PAGE EXTRACT -
####################
I'm not really sure of the answer to that, but I think it has to do with wanting to finish everything before the deadline (as I've trained myself to do). Leaving tasks until they have to be done makes me nervous. I also feel slightly like everything is on hold - not just the wedding planning, but my career plans, the plan for our future home etc. There is so much to plan, yet nothing to plan now. Which means I should stop wasting time trawling the internet for flower girl dresses, and decided where to go for our date night this week.

In summary, I should stop planning and start living. Even if it is only temporarily, and is clearly easier said than done.

Tuesday, September 25, 2012

That's ok, there's plenty of time

People keep telling me this. Granted, our wedding is 7 months away, and I have reached the point in the planning where there isn't much that needs to be done now, but I still don't buy it. There is nowhere near enough time.
####################
SET PROBLEM 1 - According to the wedding-planning blog excerpt, how many months away is the wedding?
The blog excerpt and the entries that follow have nothing to do with each other.

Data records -
####################
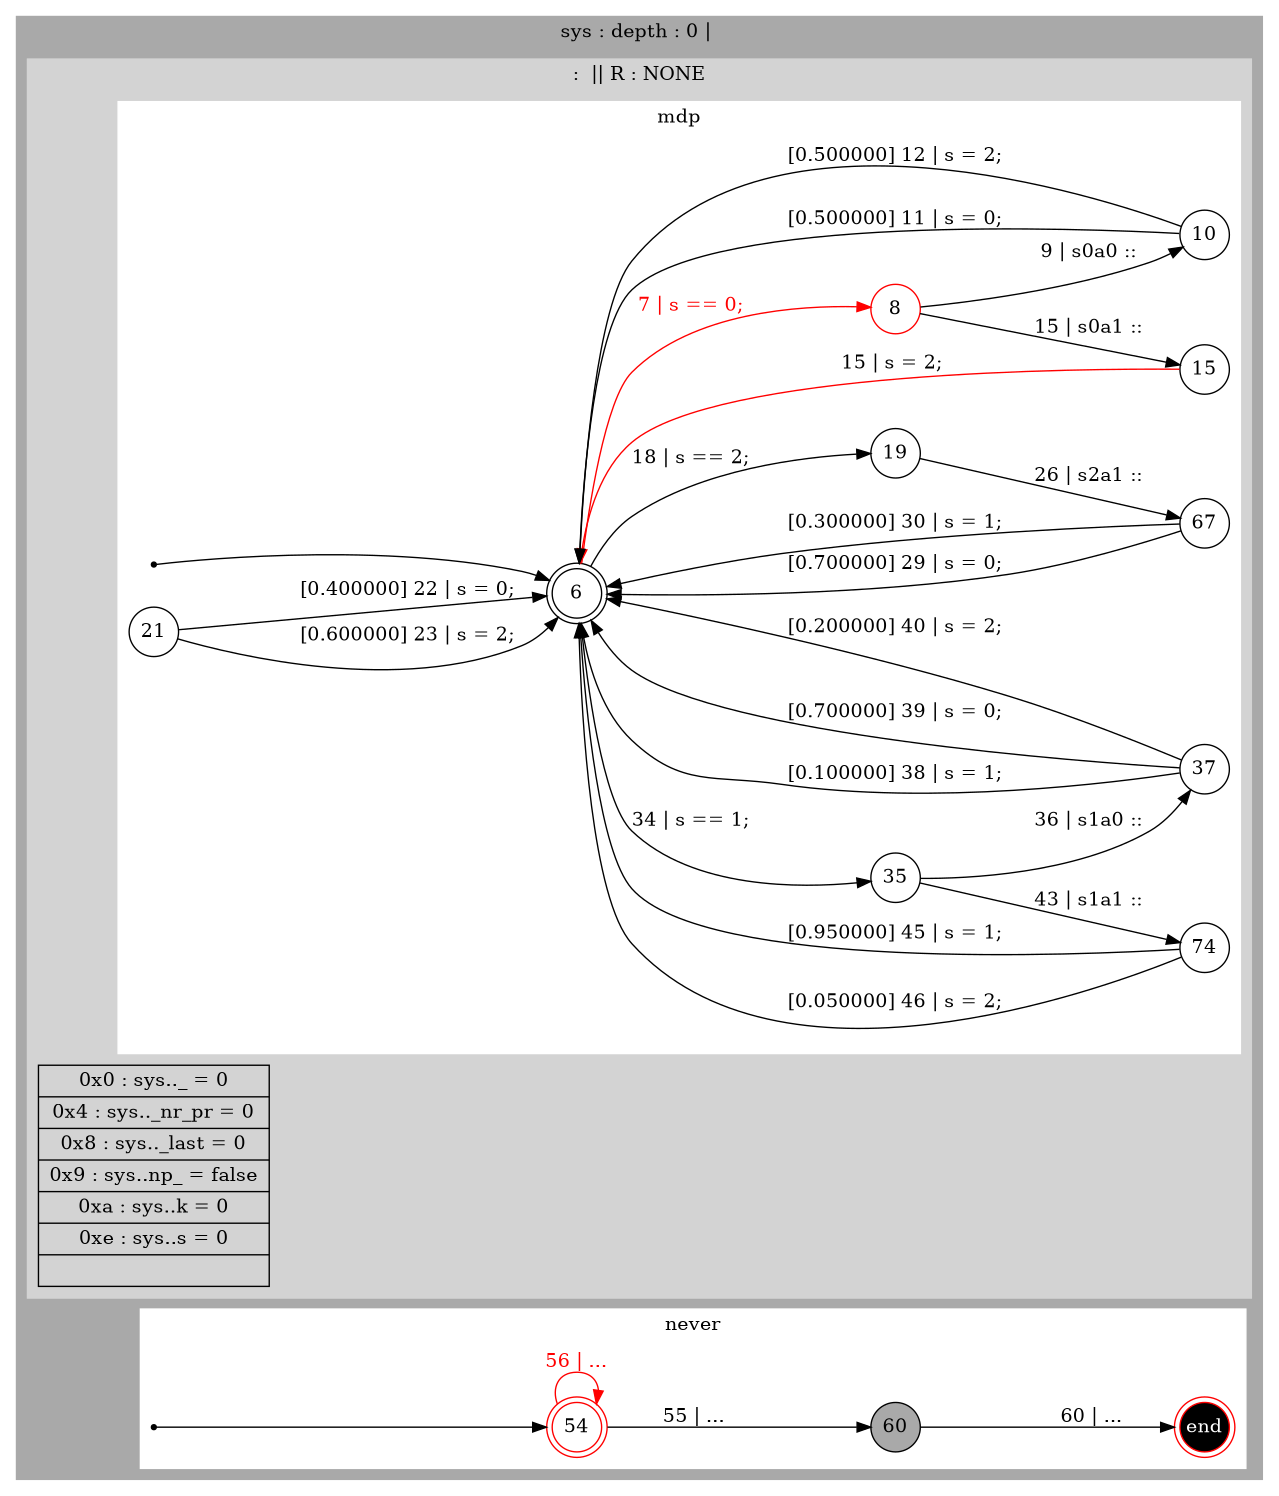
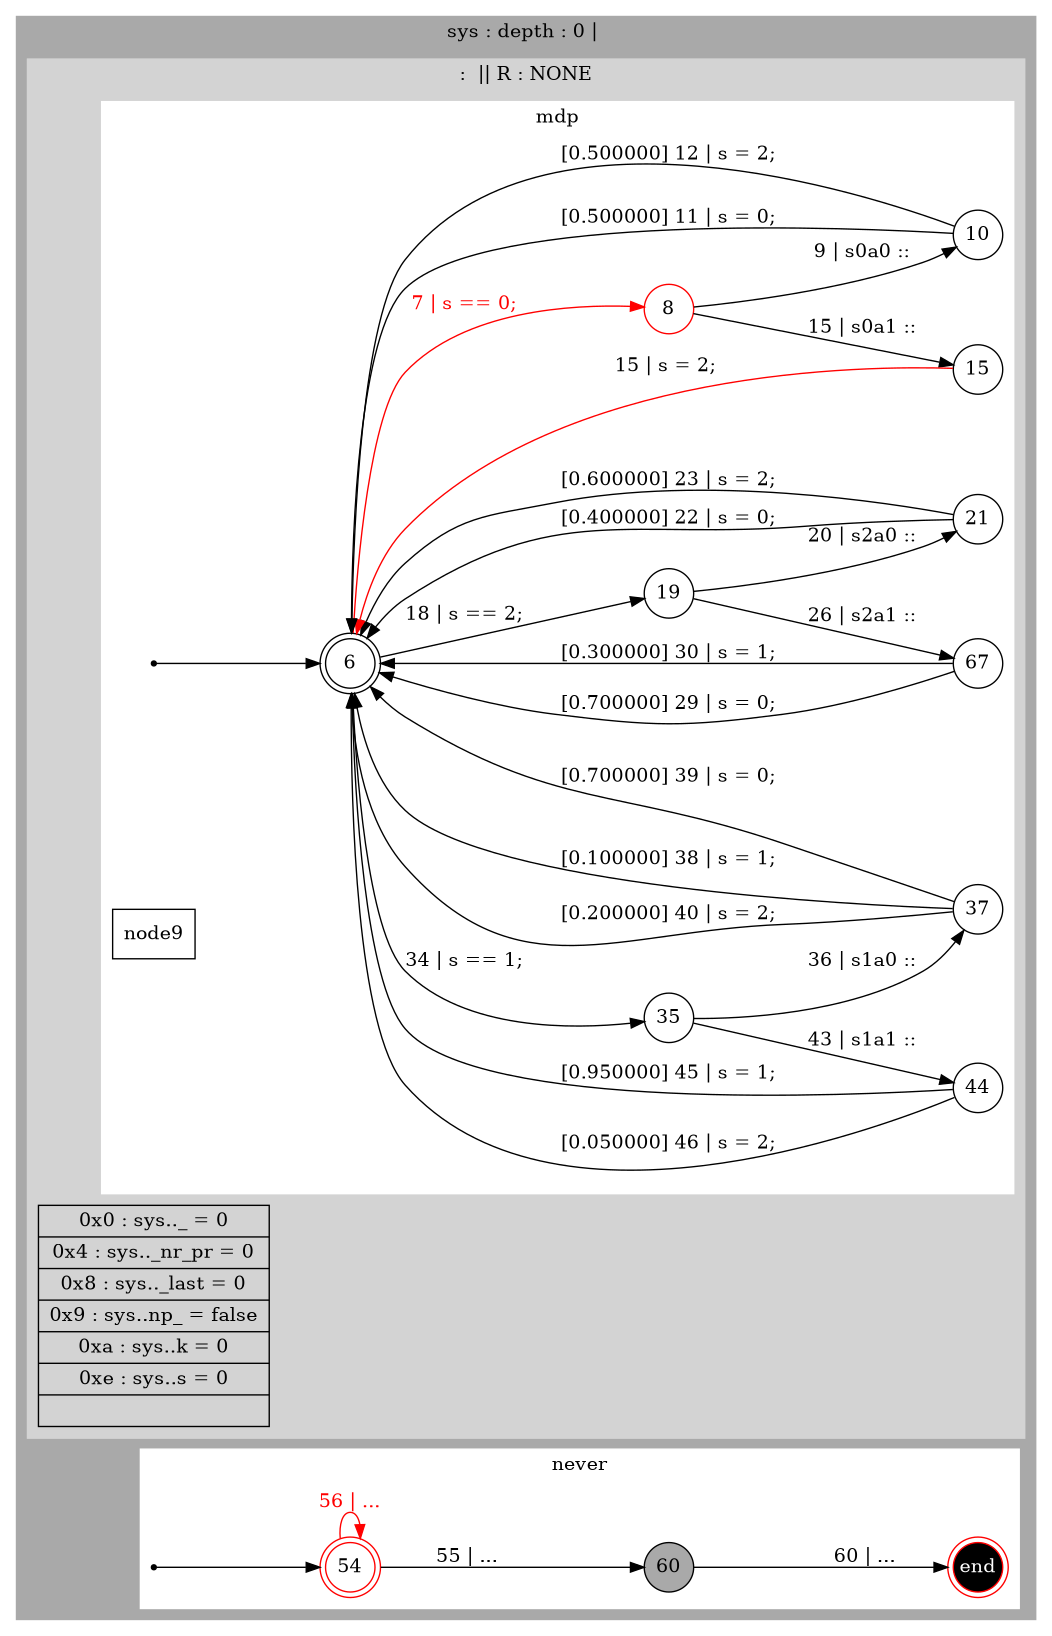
  digraph {
    rankdir=LR
    node [fixedsize=true shape=circle]
    n1 [label=6 shape=doublecircle]
    n2 [label=35]
    n3 [label=19]
    n4 [color=red label=8]
    s93824994283673 [shape=point fixedsize=""]
-   n7 [label=74]
+   node9 [shape=record fixedsize=""]
+   n7 [label=44]
    n8 [label=37]
    n9 [label=67]
    n10 [label=21]
    n11 [label=15]
    n12 [label=10]
    n13 [label="0x0   :   sys.._                  = 0\n | 0x4   :   sys.._nr_pr             = 0\n | 0x8   :   sys.._last              = 0\n | 0x9   :   sys..np_                = false\n | 0xa   :   sys..k                  = 0\n | 0xe   :   sys..s                  = 0\n | " shape=record fixedsize=""]
    n14 [color=red label=54 shape=doublecircle]
    n15 [fillcolor=darkgrey label=60 style=filled]
    s93824994322384 [shape=point fixedsize=""]
    n17 [color=red fillcolor=black fontcolor=white label=end shape=doublecircle style=filled]
    subgraph cluster_1 {
      color=darkgrey
      label=" sys : depth : 0 |  "
      style=filled
      subgraph cluster_2 {
        color=lightgrey
        label="  :  || R : NONE  "
        style=filled
        n13
        subgraph cluster_3 {
          color=white
          label=mdp
          style=filled
          n1
          n2
          n3
          n4
          s93824994283673
+         node9
          n7
          n8
          n9
          n10
          n11
          n12
        }
      }
      subgraph cluster_4 {
        color=white
        label=" never "
        style=filled
        n14
        n15
        s93824994322384
        n17
      }
    }
    n1 -> n2 [label="34 | s == 1; "]
    n1 -> n3 [label="18 | s == 2; "]
    n1 -> n4 [color=red fontcolor=red label="7 | s == 0; "]
    n2 -> n7 [label="43 | s1a1 :: "]
    n2 -> n8 [label="36 | s1a0 :: "]
    n3 -> n9 [label="26 | s2a1 :: "]
+   n3 -> n10 [label="20 | s2a0 :: "]
    n4 -> n11 [label="15 | s0a1 :: "]
    n4 -> n12 [label="9 | s0a0 :: "]
    s93824994283673 -> n1
    n7 -> n1 [label=" [0.950000] 45 | s = 1; "]
    n7 -> n1 [label=" [0.050000] 46 | s = 2; "]
    n8 -> n1 [label=" [0.100000] 38 | s = 1; "]
    n8 -> n1 [label=" [0.700000] 39 | s = 0; "]
    n8 -> n1 [label=" [0.200000] 40 | s = 2; "]
    n9 -> n1 [label=" [0.700000] 29 | s = 0; "]
    n9 -> n1 [label=" [0.300000] 30 | s = 1; "]
    n10 -> n1 [label=" [0.400000] 22 | s = 0; "]
    n10 -> n1 [label=" [0.600000] 23 | s = 2; "]
    n11 -> n1 [color=red label="15 | s = 2; "]
    n12 -> n1 [label=" [0.500000] 11 | s = 0; "]
    n12 -> n1 [label=" [0.500000] 12 | s = 2; "]
    n14 -> n14 [color=red fontcolor=red label="56 | ..."]
    n14 -> n15 [label="55 | ..."]
    n15 -> n17 [label="60 | ..."]
    s93824994322384 -> n14
  }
####################
SET PROBLEM 2 - Transcribe the entries from their first line through the line containing "n10 [label=21]", including both, and leave the pictures out of your copy.

WORKED ANSWER 1 - Seven months.

WORKED ANSWER 2 -
  digraph {
    rankdir=LR
    node [fixedsize=true shape=circle]
    n1 [label=6 shape=doublecircle]
    n2 [label=35]
    n3 [label=19]
    n4 [color=red label=8]
    s93824994283673 [shape=point fixedsize=""]
-   n7 [label=74]
+   node9 [shape=record fixedsize=""]
+   n7 [label=44]
    n8 [label=37]
    n9 [label=67]
    n10 [label=21]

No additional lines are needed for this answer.